------ Exercise text
11-22-2013 07:53 AM
Hi,
I have a problem with our ACE load balancers. We run a public FTP server farm which is load balanced using the ACEs. I have come across a problem which is very peculiar and is only affecting a single host, one of our offices in Poland.
Basically, the servers support Passive and Active FTP. We have clients that access the FTP service every other second so we know the existing configuration works just fine. However, our office in Poland, which sits behind a public NAT on a firewall, is unable to access our FTP service.
I have taken good and bad traces and noticed that the final TCP ACK from the client that should complete the hand shake, never makes it past the ace. The ACE show me the connection in SYNSEEN and SYNACK but never make it to the ESTABLISHED state.
PERSLOACE1/FRONT_END# show conn address x.x.x.x netmask 255.255.255.255 detail | i :21
1770432 1 in TCP 201 x.x.x.x:30951 87.83.27.52:21 SYNSEEN
934881 1 out TCP 200 y.y.y.y:21 x.x.x.x:30951 SYNACK
The ACE is carved into contexts and the same is seen on all of them.
The office in Poland can access other FTP sites on the Internet (i.e Mozilla) so we know the problem is not localised there. Also, various customers access our FTP service so we know there is nothing wring there either.
I have spent hours trying to find related issues on the Internet but haven't found any!
In looking at my traces, the only difference I can see is that healthy packets have the DF bit set on the IP header, whereas packets from Poland do not. Could it be related? Something to do with fragmentation and/or normalisation?
When issuing the show serverfarm command, I can see failure counters incrementing but I am unable to make a connection with a cause. The 'show np' outputs are not very clear.
------------
Set of tasks:
[a] Retype the stretch of the FTP post from "When issuing the" through "not very clear.".
[b] Answer these questions from the FTP post:
(i) Where is the office that cannot reach the FTP service?
(ii) In which two states does the ACE show the connection?
(iii) Which IP header bit is set on healthy packets but not on packets from that office?
------ Entries shown
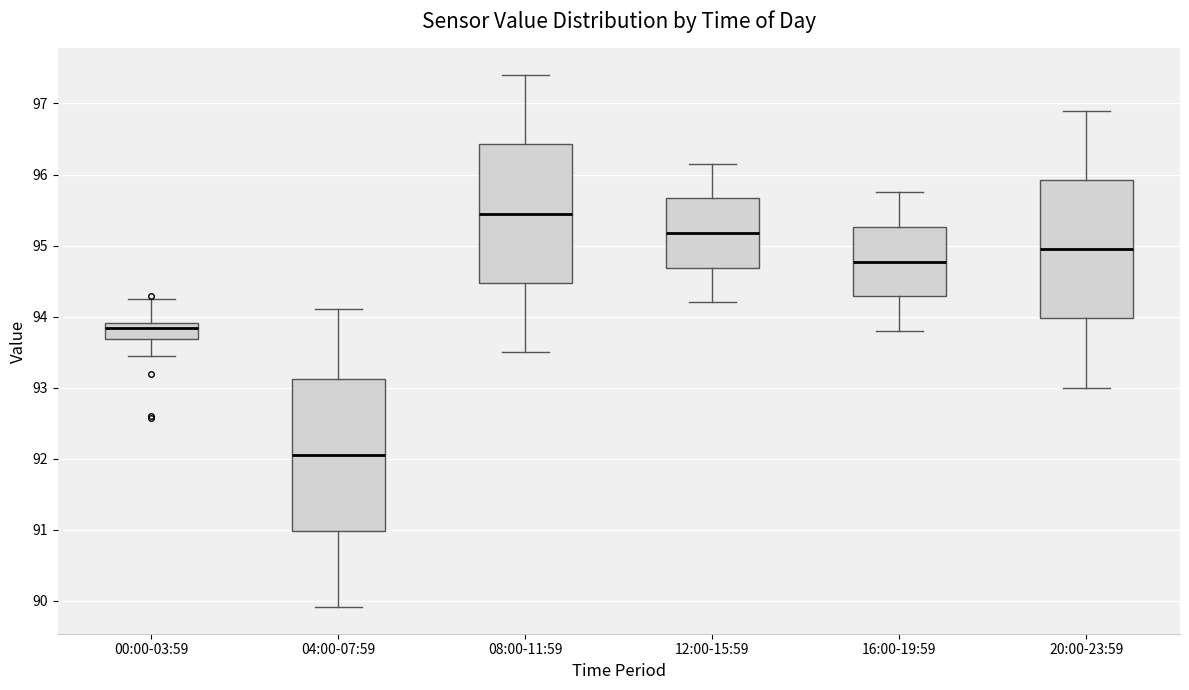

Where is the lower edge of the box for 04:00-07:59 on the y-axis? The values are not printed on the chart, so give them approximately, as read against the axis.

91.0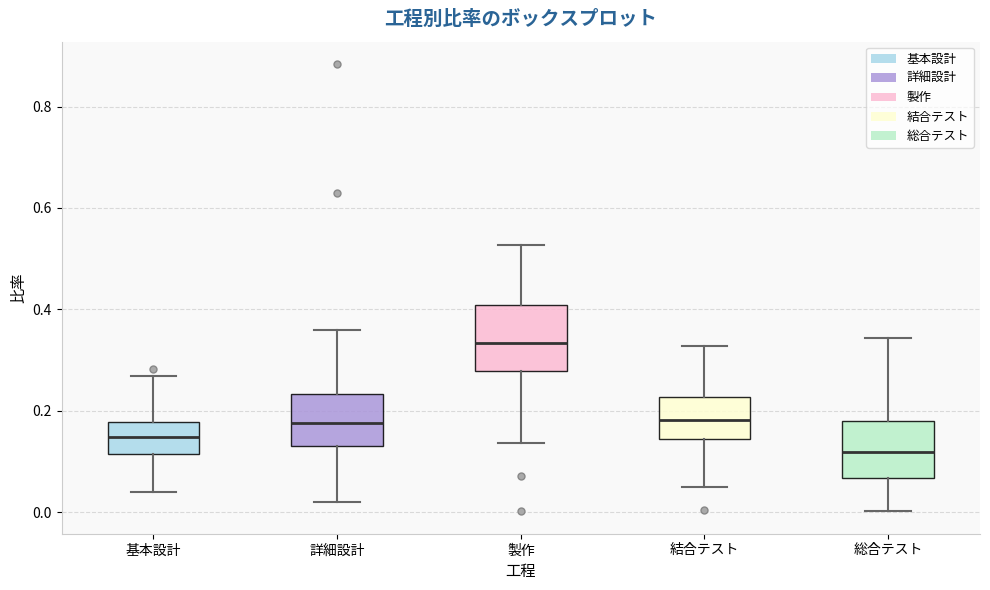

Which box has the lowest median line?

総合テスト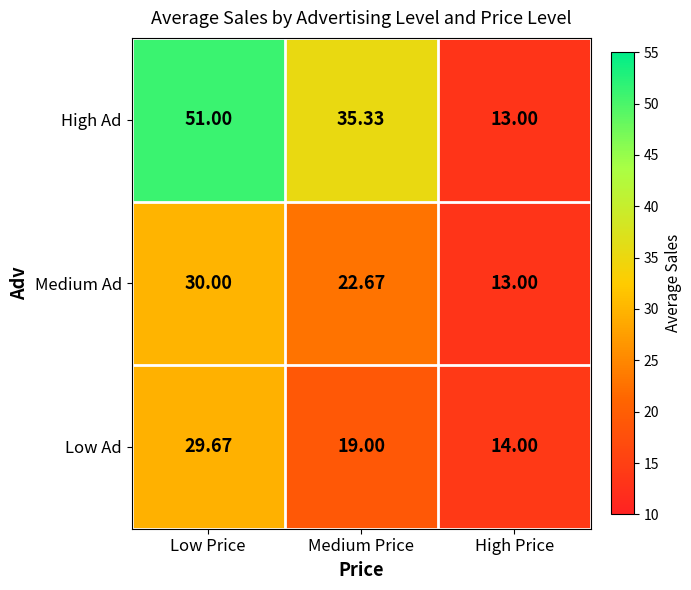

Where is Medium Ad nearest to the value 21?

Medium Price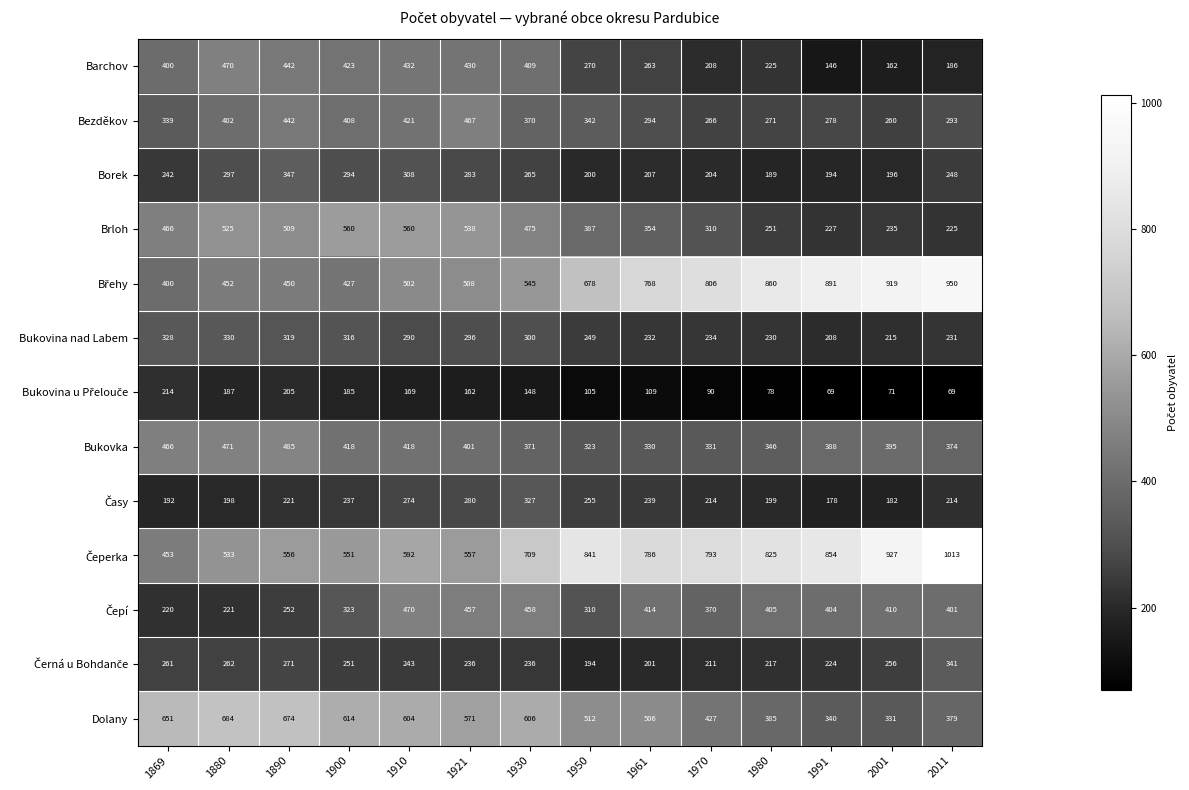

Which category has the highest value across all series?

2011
------------
Results for each task:
[a]
When issuing the show serverfarm command, I can see failure counters incrementing but I am unable to make a connection with a cause. The 'show np' outputs are not very clear.

[b]
(i) Poland
(ii) SYNSEEN and SYNACK
(iii) The DF bit